There are several other books and authors that routinely get roped into the “books guys brag about reading” discourse. Hemingway and Bukowski get flak for their perceived machismo, and Lolita is in trouble for its subject material (despite the should-be-obvious fact that writing about a pedophile is not akin to endorsing pedophilia, and its gorgeous prose deserves the praise it receives). But for some reason, maybe just the simple fact of its enormous physical heft, Infinite Jest is the one novel that crops up in this conversation every time without fail. The trope of the Infinite Jest guy has been written about in Reductress, The Toast, and The Cut. It’s at the point where the book has practically become a metonym for pretension and sexism.

But to make David Foster Wallace the poster boy of white male pretension is unfair. Yes, he makes copious use of long-winded footnotes, and yes, his writing is dense and his vocabulary sophisticated. But if you read his essay writing and journalism, you’ll know that it’s also insightful and drily hilarious. “Big Red Son,” his essay on the porn industry, and “A Supposedly Fun Thing I’ll Never Do Again,” which he wrote about his experience on a cruise ship, are endlessly entertaining and nuanced pieces of first-person journalism.

Most importantly, people need to stop rehashing the same tired arguments, especially when there is such a rich trove of other ways to poke fun at men. Listen, it’s not like the criticism is coming from left field. We all knew that guy in college who mostly only read male authors, who took up class time with his bloviating, who possibly talked down to you, or insisted that the Brontës sucked. There’s a whole Twitter account dedicated to this stereotype. That’s a real type of guy, but that guy is 21 years old. How old are you?

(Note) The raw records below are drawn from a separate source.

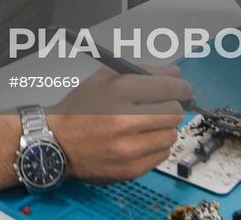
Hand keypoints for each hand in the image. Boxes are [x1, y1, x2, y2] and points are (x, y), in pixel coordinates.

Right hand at [48, 65, 190, 182]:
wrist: (57, 142)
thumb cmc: (80, 109)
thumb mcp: (105, 78)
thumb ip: (143, 71)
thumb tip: (175, 75)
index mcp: (118, 91)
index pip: (168, 87)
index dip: (181, 88)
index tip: (183, 90)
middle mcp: (124, 120)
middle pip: (174, 112)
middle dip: (170, 107)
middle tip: (160, 107)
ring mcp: (128, 148)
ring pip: (171, 135)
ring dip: (163, 128)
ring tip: (144, 126)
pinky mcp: (131, 169)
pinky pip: (162, 155)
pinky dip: (155, 147)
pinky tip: (139, 141)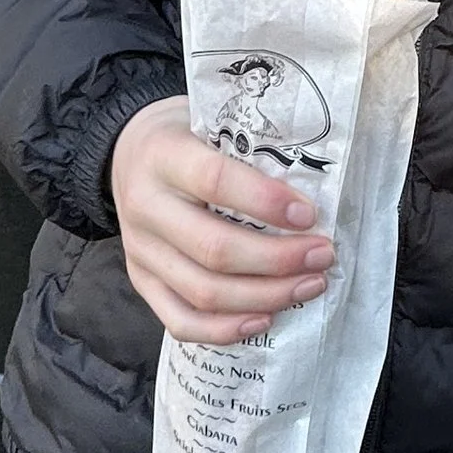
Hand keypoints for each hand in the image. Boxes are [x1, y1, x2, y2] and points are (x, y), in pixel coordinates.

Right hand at [109, 95, 332, 343]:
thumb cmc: (189, 136)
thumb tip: (320, 191)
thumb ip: (252, 150)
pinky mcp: (140, 281)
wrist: (129, 151)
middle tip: (323, 255)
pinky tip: (265, 320)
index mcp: (163, 155)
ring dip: (265, 297)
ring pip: (203, 292)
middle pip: (214, 249)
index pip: (215, 181)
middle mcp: (145, 205)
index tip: (310, 215)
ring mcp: (140, 250)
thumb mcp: (211, 123)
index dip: (265, 202)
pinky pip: (180, 321)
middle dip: (278, 260)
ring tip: (309, 285)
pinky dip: (225, 329)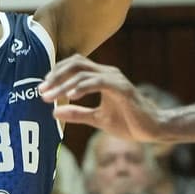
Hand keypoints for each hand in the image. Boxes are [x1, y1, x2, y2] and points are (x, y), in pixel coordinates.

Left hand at [41, 55, 166, 138]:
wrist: (153, 130)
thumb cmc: (129, 122)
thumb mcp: (97, 119)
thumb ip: (77, 114)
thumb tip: (54, 112)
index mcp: (101, 77)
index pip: (74, 65)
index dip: (56, 74)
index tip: (42, 89)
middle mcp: (107, 73)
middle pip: (76, 63)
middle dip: (55, 75)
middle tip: (41, 90)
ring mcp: (115, 79)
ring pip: (83, 73)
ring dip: (63, 84)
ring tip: (49, 96)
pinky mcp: (122, 89)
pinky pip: (98, 82)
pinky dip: (82, 87)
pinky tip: (70, 96)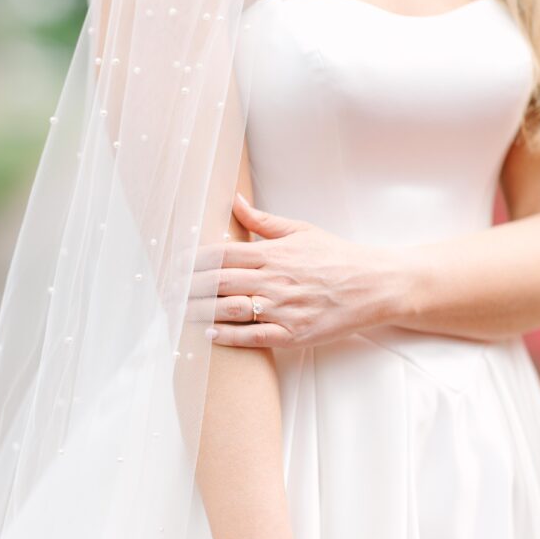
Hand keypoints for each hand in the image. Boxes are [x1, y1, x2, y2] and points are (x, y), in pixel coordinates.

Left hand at [187, 191, 407, 347]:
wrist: (375, 285)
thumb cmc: (337, 257)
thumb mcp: (300, 231)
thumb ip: (263, 222)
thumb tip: (234, 202)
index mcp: (273, 254)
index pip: (221, 256)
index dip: (192, 262)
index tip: (172, 266)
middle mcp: (275, 280)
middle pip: (219, 283)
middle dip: (187, 287)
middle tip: (164, 292)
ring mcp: (284, 308)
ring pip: (231, 309)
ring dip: (201, 311)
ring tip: (179, 311)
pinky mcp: (294, 333)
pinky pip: (254, 336)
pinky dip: (229, 335)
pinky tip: (210, 334)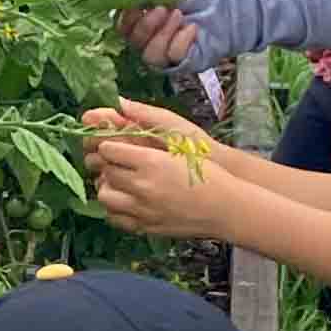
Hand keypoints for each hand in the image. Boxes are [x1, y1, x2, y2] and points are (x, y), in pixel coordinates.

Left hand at [88, 104, 238, 239]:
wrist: (226, 207)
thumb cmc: (207, 170)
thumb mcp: (180, 140)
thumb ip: (148, 122)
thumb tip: (121, 104)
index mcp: (150, 161)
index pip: (109, 150)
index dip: (108, 145)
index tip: (112, 145)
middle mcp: (142, 186)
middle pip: (104, 172)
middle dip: (105, 165)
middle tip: (114, 163)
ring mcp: (142, 210)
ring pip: (104, 197)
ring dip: (106, 187)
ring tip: (118, 182)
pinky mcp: (145, 227)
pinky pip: (115, 218)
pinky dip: (114, 209)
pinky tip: (125, 201)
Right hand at [118, 0, 201, 71]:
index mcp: (149, 13)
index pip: (125, 24)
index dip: (127, 17)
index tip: (136, 5)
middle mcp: (155, 34)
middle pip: (133, 41)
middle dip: (144, 26)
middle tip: (161, 9)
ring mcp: (170, 48)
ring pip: (149, 55)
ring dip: (161, 35)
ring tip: (179, 15)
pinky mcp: (186, 59)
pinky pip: (173, 58)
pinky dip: (180, 43)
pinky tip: (192, 28)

Undoubtedly, we should all be reading literature from a more diverse group of people and perspectives than the same few dozen white men assigned to us in college. This is inarguable. But can we really blame the end users alone for the racial and gender makeup of what constitutes “the canon”? Ultimately, the issue is with structural patriarchy and structural racism as a whole, which filters through our publishing houses and academic institutes. Cultural hegemony is not the fault of one guy you had a bad date with.

In any case, the point has already been made, more times than I can count. Retreading the same territory won’t get us any further. Moreover, the joke simply isn’t funny anymore, if it ever really was. The dead horse has been beaten to dust.

So let’s move on and find some new crap to argue about, if we must. I’d rather see people debate whether or not something is a sandwich for the millionth time than read Infinite Jest discourse ever again. We can encourage and promote diversifying peoples’ bookshelves without dragging them to hell and back for what they’ve already read. But on the issue of Infinite Jest, we should consider the books closed.